§ WHAT IS BEING ASKED
Only the lines of the data below from the one with "I need the box that holds the pipe." through the one with "What holds up the pipe?" are wanted. Repeat them exactly.

§ RECORD EXTRACTS
....

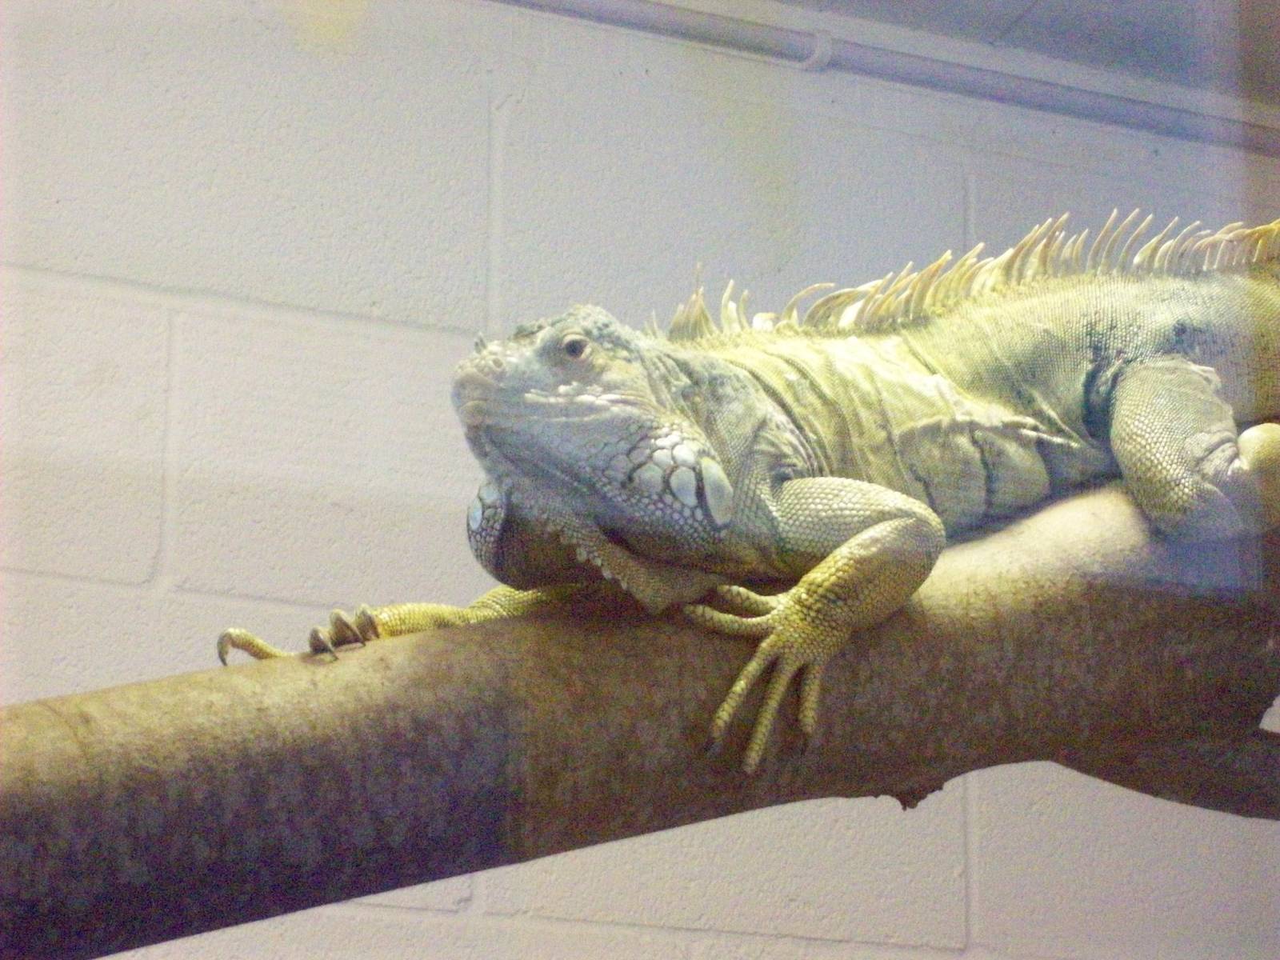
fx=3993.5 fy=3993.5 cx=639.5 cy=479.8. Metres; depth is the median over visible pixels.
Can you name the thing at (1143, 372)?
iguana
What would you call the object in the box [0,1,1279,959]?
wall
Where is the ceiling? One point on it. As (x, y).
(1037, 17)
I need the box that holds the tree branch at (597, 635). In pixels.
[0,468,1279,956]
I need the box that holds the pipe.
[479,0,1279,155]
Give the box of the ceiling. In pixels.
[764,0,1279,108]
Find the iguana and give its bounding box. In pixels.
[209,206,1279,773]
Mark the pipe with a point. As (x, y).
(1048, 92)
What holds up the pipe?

....

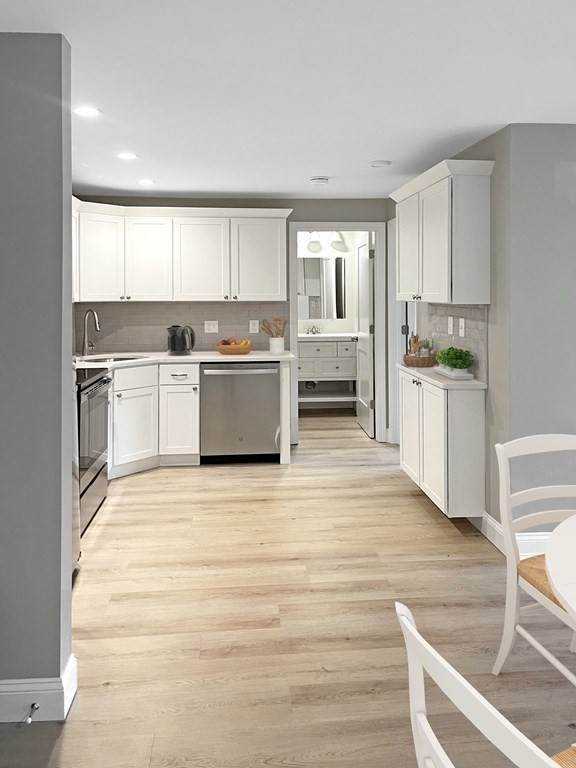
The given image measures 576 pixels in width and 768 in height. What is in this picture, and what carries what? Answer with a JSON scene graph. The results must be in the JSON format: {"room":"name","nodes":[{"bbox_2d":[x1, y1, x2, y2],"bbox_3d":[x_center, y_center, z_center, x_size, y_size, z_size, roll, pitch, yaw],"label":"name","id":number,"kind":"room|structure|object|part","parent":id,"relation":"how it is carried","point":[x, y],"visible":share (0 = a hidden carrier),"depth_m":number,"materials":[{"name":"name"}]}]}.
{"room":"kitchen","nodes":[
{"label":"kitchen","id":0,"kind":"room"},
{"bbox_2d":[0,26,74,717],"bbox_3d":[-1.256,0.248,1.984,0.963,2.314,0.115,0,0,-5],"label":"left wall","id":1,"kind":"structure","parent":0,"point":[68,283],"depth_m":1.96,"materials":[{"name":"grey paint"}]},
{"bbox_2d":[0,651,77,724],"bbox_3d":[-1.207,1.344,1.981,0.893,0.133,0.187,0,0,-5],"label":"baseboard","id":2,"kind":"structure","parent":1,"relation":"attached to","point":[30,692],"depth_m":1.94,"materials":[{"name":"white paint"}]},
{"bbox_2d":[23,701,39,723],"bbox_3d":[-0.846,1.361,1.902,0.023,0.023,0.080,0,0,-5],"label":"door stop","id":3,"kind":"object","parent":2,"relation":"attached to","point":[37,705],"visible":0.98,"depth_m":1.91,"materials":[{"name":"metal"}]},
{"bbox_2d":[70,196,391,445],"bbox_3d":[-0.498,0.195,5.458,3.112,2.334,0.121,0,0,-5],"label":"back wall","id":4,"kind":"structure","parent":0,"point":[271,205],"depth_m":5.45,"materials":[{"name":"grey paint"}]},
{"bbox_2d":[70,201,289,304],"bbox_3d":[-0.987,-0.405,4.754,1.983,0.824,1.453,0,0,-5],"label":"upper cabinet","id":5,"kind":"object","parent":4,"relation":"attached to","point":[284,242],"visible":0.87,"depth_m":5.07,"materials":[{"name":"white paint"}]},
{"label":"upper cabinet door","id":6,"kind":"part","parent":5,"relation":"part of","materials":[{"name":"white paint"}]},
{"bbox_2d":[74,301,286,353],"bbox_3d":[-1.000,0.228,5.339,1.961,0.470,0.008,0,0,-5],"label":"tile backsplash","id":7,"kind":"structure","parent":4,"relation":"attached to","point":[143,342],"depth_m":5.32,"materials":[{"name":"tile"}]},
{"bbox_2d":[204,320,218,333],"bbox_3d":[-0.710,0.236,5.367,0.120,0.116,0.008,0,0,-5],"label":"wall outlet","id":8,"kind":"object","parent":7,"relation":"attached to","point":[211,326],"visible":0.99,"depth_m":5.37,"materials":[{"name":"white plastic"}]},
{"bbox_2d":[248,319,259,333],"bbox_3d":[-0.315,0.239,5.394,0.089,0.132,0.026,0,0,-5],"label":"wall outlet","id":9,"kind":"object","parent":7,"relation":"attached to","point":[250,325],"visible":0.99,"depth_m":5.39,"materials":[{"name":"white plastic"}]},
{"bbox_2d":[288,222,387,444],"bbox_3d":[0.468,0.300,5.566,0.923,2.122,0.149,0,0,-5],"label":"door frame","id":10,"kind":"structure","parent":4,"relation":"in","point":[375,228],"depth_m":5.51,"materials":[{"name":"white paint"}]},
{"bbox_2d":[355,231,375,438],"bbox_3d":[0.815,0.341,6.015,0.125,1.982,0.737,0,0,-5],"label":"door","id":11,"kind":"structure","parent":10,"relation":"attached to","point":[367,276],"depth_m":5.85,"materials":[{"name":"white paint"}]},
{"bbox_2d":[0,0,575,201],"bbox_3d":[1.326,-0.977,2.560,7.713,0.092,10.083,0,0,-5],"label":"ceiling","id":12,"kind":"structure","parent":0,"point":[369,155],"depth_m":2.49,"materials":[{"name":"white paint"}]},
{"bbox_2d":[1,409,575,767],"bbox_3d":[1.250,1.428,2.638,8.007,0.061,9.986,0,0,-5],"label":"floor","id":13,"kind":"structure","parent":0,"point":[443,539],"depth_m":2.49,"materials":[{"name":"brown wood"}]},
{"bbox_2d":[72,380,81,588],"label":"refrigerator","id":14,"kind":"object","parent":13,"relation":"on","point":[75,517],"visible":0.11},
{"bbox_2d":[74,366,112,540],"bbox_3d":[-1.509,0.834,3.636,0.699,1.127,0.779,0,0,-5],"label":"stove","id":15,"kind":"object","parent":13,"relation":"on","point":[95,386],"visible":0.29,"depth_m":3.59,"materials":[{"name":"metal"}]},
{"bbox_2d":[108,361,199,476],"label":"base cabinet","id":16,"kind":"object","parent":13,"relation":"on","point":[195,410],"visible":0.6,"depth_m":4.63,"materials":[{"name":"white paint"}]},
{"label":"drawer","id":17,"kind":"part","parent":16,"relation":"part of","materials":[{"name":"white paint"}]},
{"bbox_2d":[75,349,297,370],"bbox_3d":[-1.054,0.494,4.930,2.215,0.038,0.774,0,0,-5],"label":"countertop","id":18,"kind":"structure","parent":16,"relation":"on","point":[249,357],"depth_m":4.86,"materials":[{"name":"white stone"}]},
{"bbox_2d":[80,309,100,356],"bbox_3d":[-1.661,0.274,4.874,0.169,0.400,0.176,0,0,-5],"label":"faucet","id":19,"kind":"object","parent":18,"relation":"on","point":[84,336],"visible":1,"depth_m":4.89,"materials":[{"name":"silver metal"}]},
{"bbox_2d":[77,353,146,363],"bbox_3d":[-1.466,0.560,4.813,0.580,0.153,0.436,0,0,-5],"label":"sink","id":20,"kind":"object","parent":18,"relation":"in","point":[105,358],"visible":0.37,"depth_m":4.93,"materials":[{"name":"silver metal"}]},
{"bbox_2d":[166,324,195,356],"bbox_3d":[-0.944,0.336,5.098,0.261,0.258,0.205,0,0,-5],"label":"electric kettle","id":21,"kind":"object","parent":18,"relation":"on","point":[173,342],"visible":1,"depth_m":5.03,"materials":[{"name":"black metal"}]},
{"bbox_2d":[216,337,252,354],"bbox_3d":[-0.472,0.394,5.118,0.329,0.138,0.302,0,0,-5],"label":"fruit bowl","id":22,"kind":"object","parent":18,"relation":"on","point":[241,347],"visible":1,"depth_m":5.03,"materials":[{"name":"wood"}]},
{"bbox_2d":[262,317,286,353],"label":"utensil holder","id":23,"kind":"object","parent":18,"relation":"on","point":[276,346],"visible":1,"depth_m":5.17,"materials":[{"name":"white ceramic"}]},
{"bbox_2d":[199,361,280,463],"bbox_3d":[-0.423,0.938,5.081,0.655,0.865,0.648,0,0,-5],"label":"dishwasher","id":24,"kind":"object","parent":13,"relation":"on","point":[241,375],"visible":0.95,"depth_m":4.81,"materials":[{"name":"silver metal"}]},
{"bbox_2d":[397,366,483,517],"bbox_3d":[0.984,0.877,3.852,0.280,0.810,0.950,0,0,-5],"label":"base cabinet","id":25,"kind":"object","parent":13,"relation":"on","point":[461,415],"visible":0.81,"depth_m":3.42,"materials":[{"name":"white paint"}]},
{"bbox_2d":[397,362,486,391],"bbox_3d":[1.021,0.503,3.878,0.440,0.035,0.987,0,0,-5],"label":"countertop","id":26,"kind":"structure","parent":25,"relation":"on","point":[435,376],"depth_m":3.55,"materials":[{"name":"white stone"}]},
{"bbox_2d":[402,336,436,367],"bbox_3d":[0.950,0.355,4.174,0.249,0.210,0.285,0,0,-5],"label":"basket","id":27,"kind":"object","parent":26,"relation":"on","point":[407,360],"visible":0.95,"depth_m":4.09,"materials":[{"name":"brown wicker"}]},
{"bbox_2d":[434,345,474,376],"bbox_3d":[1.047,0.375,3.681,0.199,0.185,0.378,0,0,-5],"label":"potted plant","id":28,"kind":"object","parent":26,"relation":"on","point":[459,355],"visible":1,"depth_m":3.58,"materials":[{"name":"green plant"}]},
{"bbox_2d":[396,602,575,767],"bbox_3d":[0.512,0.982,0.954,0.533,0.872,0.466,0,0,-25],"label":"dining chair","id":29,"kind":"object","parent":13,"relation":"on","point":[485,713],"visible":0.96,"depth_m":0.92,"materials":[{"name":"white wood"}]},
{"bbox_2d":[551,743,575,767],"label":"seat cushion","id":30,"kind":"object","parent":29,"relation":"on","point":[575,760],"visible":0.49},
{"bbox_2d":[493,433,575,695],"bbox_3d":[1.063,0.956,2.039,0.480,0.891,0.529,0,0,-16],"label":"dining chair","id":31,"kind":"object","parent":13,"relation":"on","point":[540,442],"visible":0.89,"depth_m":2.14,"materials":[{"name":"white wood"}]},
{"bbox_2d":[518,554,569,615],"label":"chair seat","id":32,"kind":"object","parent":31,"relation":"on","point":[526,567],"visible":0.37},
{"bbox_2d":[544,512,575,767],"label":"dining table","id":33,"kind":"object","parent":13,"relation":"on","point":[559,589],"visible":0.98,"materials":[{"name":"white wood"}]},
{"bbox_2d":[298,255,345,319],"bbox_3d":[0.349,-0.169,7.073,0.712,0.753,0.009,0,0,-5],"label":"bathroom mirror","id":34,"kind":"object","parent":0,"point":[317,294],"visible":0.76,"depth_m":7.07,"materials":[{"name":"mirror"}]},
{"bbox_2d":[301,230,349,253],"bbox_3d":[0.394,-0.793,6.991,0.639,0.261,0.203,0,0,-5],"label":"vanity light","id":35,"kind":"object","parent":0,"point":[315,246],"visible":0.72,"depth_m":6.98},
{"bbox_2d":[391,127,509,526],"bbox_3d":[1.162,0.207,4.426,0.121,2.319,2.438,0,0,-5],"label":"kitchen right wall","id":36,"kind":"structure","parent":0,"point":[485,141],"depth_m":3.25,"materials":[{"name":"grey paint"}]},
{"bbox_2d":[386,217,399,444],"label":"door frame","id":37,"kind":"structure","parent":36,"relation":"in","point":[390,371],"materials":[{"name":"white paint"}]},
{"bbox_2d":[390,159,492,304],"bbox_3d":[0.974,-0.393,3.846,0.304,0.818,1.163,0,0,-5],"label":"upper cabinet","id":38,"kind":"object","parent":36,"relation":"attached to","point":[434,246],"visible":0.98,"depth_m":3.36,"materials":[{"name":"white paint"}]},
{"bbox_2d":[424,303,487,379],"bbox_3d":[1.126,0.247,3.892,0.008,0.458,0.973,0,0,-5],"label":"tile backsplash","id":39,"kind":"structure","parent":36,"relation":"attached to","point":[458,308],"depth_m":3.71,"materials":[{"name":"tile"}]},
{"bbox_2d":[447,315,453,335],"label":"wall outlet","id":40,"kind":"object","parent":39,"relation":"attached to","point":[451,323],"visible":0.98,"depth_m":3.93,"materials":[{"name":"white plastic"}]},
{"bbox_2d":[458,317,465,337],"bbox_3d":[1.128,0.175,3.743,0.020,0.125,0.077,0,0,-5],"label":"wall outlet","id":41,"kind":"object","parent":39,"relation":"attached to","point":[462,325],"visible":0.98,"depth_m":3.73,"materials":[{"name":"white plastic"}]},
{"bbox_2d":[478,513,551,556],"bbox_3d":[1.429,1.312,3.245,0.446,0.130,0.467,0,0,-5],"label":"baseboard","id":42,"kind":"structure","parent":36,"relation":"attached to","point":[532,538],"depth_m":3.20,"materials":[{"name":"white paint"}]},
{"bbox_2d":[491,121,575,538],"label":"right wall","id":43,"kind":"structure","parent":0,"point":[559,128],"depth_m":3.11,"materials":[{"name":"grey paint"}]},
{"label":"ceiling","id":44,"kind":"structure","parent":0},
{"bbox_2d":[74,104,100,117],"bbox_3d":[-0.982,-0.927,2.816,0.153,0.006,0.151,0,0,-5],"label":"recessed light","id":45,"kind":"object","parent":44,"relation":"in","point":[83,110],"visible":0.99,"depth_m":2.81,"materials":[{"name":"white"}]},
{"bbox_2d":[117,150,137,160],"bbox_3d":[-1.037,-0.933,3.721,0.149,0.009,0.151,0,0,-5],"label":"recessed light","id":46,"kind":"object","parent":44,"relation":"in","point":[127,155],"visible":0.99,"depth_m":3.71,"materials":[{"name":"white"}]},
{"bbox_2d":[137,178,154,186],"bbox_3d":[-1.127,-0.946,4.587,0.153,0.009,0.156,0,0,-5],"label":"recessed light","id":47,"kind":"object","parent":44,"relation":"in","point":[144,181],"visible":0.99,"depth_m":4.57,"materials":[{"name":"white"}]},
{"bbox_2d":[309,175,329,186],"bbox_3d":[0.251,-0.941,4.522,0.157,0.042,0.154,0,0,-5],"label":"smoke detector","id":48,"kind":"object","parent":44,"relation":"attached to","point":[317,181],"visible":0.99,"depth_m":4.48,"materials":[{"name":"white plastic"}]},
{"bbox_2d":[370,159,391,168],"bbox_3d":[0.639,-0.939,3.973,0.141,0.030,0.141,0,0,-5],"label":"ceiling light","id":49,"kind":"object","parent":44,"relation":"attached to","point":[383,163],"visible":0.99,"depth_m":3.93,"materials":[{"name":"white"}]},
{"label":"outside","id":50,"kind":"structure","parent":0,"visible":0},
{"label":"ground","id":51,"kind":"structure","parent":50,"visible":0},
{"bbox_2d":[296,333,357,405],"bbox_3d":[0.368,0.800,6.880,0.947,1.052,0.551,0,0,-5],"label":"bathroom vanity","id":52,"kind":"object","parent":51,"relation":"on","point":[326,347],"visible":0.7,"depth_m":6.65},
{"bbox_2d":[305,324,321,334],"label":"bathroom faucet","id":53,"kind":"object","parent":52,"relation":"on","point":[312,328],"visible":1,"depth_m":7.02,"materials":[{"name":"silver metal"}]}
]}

....

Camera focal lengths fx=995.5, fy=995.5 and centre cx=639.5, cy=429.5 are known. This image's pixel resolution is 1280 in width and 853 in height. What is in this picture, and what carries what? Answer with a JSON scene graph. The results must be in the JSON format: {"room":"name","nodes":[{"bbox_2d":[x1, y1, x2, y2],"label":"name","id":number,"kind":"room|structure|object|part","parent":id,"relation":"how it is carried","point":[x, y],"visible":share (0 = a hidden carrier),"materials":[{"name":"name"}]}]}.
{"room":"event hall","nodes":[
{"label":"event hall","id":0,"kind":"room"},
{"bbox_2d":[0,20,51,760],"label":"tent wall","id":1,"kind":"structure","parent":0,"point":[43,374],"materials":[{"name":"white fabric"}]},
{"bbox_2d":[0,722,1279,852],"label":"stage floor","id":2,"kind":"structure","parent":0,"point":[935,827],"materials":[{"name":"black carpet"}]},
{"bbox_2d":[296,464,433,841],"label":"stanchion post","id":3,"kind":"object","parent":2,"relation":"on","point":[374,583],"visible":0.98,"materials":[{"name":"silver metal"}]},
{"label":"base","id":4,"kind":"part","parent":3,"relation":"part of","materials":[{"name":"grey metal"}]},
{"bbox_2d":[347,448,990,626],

....

§ RESULT BELOW
I need the box that holds the pipe.
[479,0,1279,155]
Give the box of the ceiling. In pixels.
[764,0,1279,108]
Find the iguana and give its bounding box. In pixels.
[209,206,1279,773]
Mark the pipe with a point. As (x, y).
(1048, 92)
What holds up the pipe?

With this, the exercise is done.